Neustadt - Schlutup - Lübeck
Montag 20. Juli. Der Wind ist stärker als erwartet, wir fliegen mit zweitem Reff im Vorsegel über die Neustädter Bucht. In Travemünde ist Regatta.
Wir können nicht ausweichen, wir müssen quer durch das Regattafeld. Zum Glück liegen wir auf Backbordbug und haben damit Vorfahrt. Die flinken
Jollen gehen ganz eng an uns vorbei. Wir fahren vorbei am Passathafen in die Trave zur Marina Schlutup, idyllische gelegen vor den Toren Lübecks.
Den ehemaligen Grenzort bezeichneten Einwohner einst als "Ende der Welt" und bei unserem kurzen Stadtgang haben wir das auch heute noch so empfunden.

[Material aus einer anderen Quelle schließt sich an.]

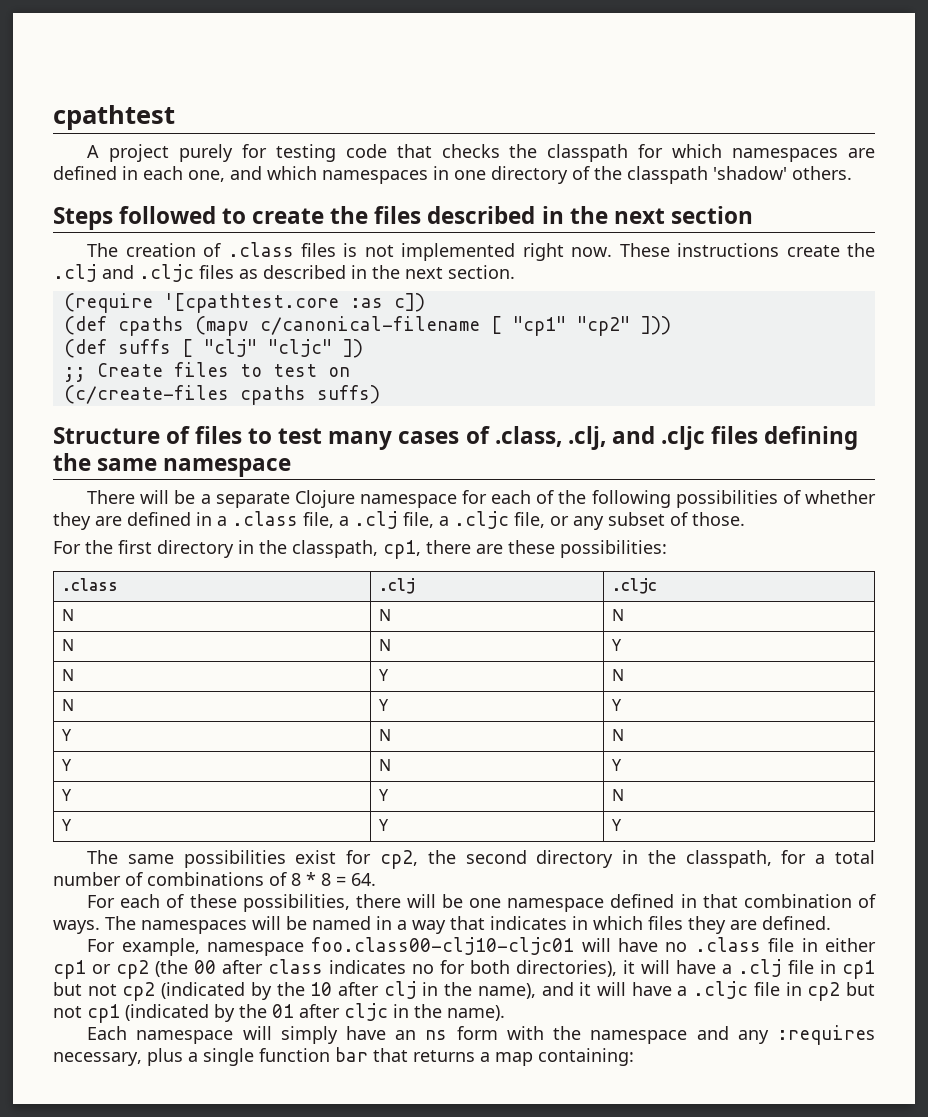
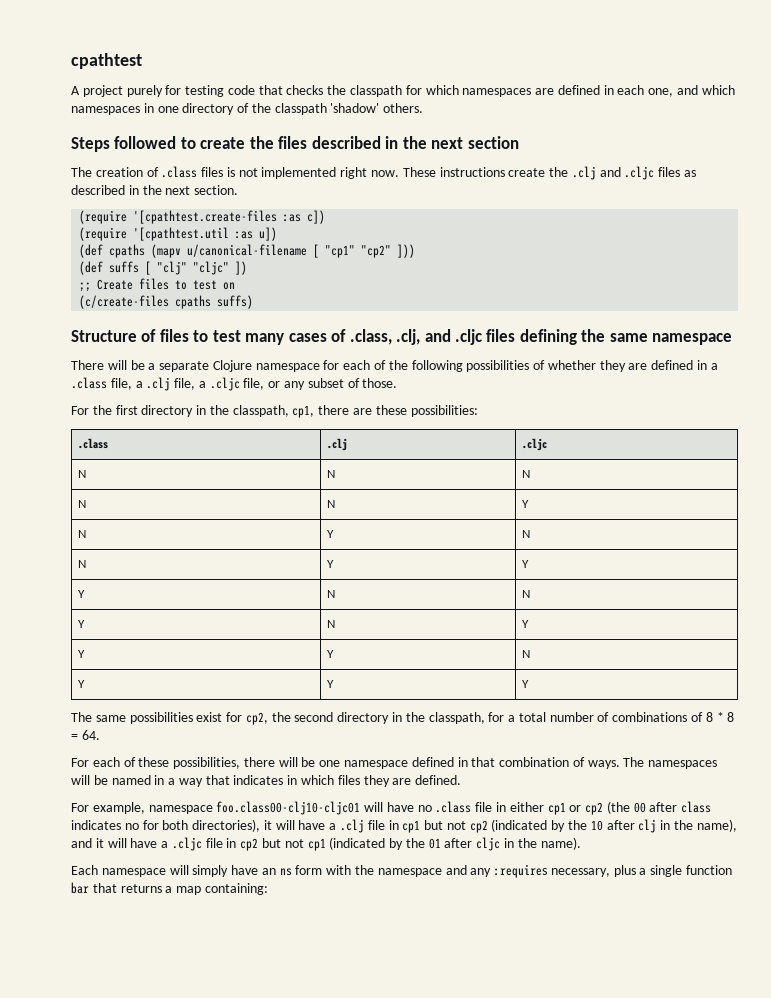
[163,293,339,313] '[cpathtest.core -> [133,210,278,224] '[cpathtest.create-files
(425, 302) none -> [79,227,278,241] // (require '[cpathtest.util :as u])
[259,316,480,335] c/canonical-filename -> [187,244,308,257] u/canonical-filename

Nix wie weg hier! Die Zeit drängt, bis zur letzten Brückenöffnung ist es nur noch eine Stunde. Wir legen einen Blitzstart hin. Vorbei an der Herreninsel
und der Teerhofinsel sind wir gerade noch rechtzeitig an der Eric-Warburg-Brücke. Wir fahren in die Stadttrave zum Hansehafen Lübeck. Wieder ein
Stadthafen ohne Internet, mit katastrophalem Sanitärbereich trotz stattlicher Liegegebühr, schade. Zum Abendessen geht es zu "Jensen's Bofhus", dass wir
noch von unserem letzten Besuch kennen. Spareribs und Rumpsteak vom Feinsten.